My favorites from the Batman line were some of the Justice Leage characters like Black Canary, Black Vulcan, and the Wonder Twins, although Doctor Phosphorus was appreciated for his trans lime green flame pieces. There were a lot of great costumed characters, but my favorites were Dragon Suit Guy, Cactus Girl, and Race Car Guy. There weren’t a lot of standout favorites in the Harry Potter wave where the main draw was the short legs, but first time appearances for Cho, Dean, and Cedrick were appreciated. I also like Newt and Tina’s updated outfits compared to their Lego Dimension figs. Cho also has the first Ravenclaw torso, but I think that skin color was a bit too dark for her.
Worst Set of 2018
To be honest, I don’t really have any sets that would fit here based on what I bought. (I mean, there were a lot of sets that I had no desire for this year, but I didn’t pick them up. And also, price level and age range tend to skew things, so while I might not personally like them, I am also probably not the targeted audience.) There were some sets that I picked up but haven’t built because the design just doesn’t appeal to me. The Incredibles Great Home Escape has lackluster builds and no real standout pieces, but it is a Juniors set, so I can’t blame it that much, and I only got it for the Dash, Violet, and Jack-Jack figs. Arctic Air Transport is another boring city helicopter, made worse by the fact that I bought a very similar Arctic Helicrane set four years ago. But this one was the cheapest way to get a Sabretooth Tiger, so I grabbed it on sale earlier this year. There’s also the plethora of BrickHeadz sets released this year, and I ended up picking up more than a few just for the pieces. (Some of the Disney Princess ones had unusually good parts selections.) And, as mentioned earlier, the various Ninjago Spinners are pretty lousy sets too.

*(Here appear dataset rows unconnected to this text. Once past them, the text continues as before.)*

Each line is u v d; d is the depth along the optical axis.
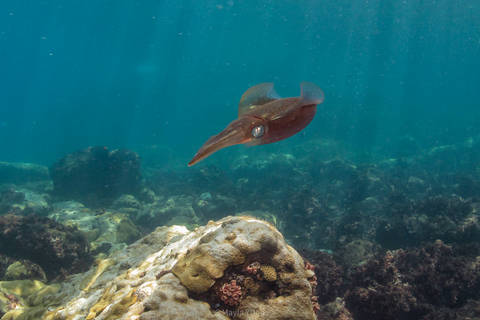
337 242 8.48
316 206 12.37
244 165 20.91
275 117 1.08
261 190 15.88
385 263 6.09
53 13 50.75
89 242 8.56
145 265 3.67
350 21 42.16
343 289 6.41
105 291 3.47
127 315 2.28
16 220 7.33
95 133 74.44
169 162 33.06
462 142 28.06
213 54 72.56
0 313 4.42
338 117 36.97
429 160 23.50
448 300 6.19
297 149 27.25
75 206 13.83
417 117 43.28
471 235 8.66
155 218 12.12
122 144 55.12
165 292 2.34
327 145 26.95
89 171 15.45
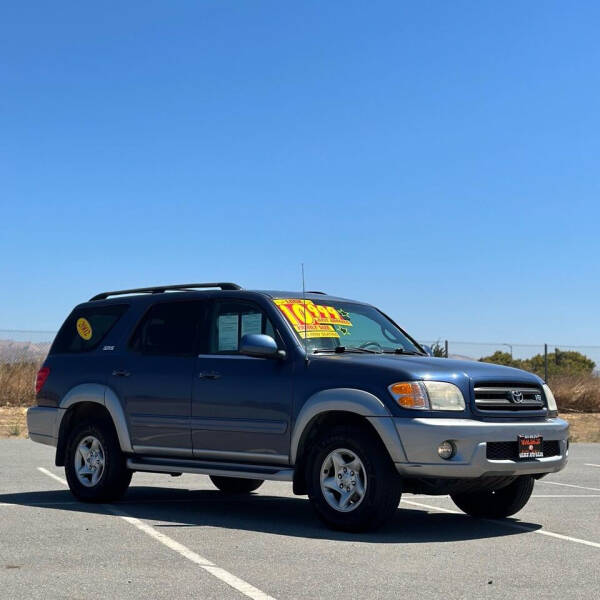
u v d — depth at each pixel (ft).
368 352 29.66
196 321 31.09
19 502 32.30
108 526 26.91
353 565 21.54
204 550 23.25
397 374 25.99
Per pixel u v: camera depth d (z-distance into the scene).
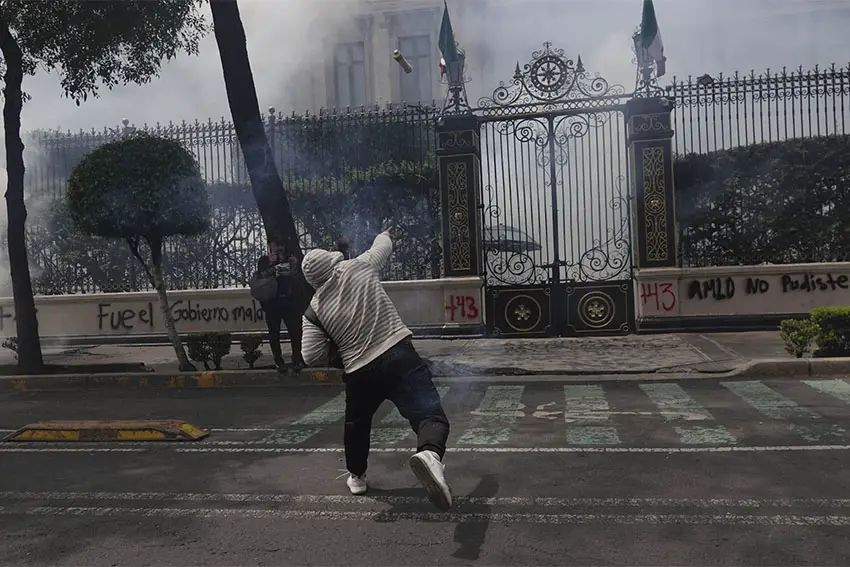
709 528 3.90
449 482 4.85
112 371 10.25
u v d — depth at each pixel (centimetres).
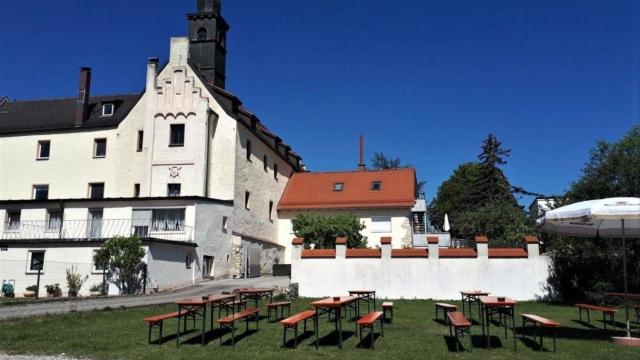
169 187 3419
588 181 2217
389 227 3888
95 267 2514
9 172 3853
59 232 3152
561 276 1916
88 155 3722
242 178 3544
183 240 2931
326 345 1088
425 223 4681
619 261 1858
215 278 3083
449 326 1226
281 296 2012
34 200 3203
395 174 4278
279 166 4394
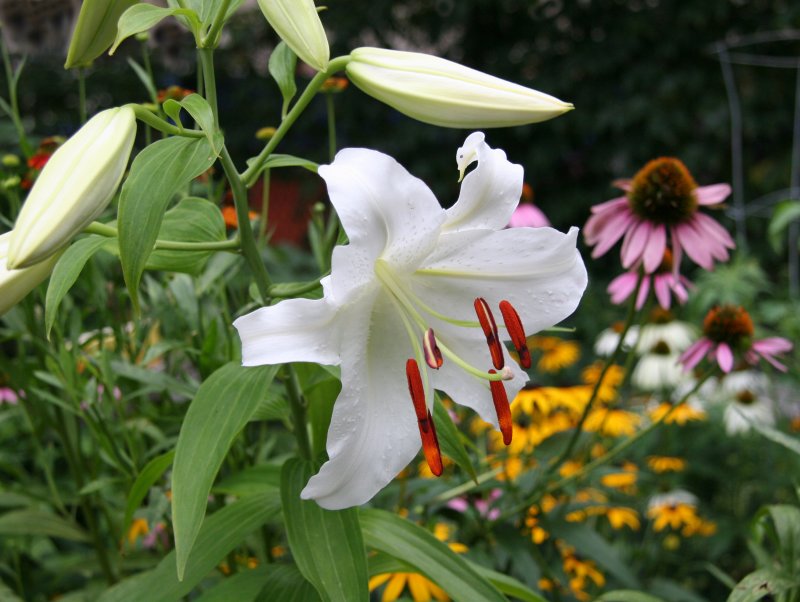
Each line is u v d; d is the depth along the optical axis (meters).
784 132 2.37
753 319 1.47
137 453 0.63
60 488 0.76
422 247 0.40
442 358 0.44
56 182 0.36
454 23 2.45
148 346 0.72
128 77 2.00
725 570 1.11
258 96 2.41
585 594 0.77
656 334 1.19
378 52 0.41
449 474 0.75
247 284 0.72
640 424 1.05
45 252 0.36
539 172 2.37
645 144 2.32
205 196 0.77
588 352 1.86
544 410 0.79
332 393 0.50
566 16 2.41
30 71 1.95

Anyway, that’s it for 2018. Honestly I hope I can cut back my spending for 2019, because I can’t afford another Roller Coaster / Voltron summer with my budget! The 2019 Ninjago theme looks fun, but I’m not quite as impressed with all the Lego Movie 2 sets, so at least I won’t be motivated to buy all of those. (Still, Emmet’s House Rocket Ship looks appealing, and I am a sucker for the new color introduced in the party bus.) I’m also interested in some of the Overwatch and Disney Aladdin sets, but so far nothing that’ll break the bank! Still, the year’s still young, so I could very well end up broke by this time next year.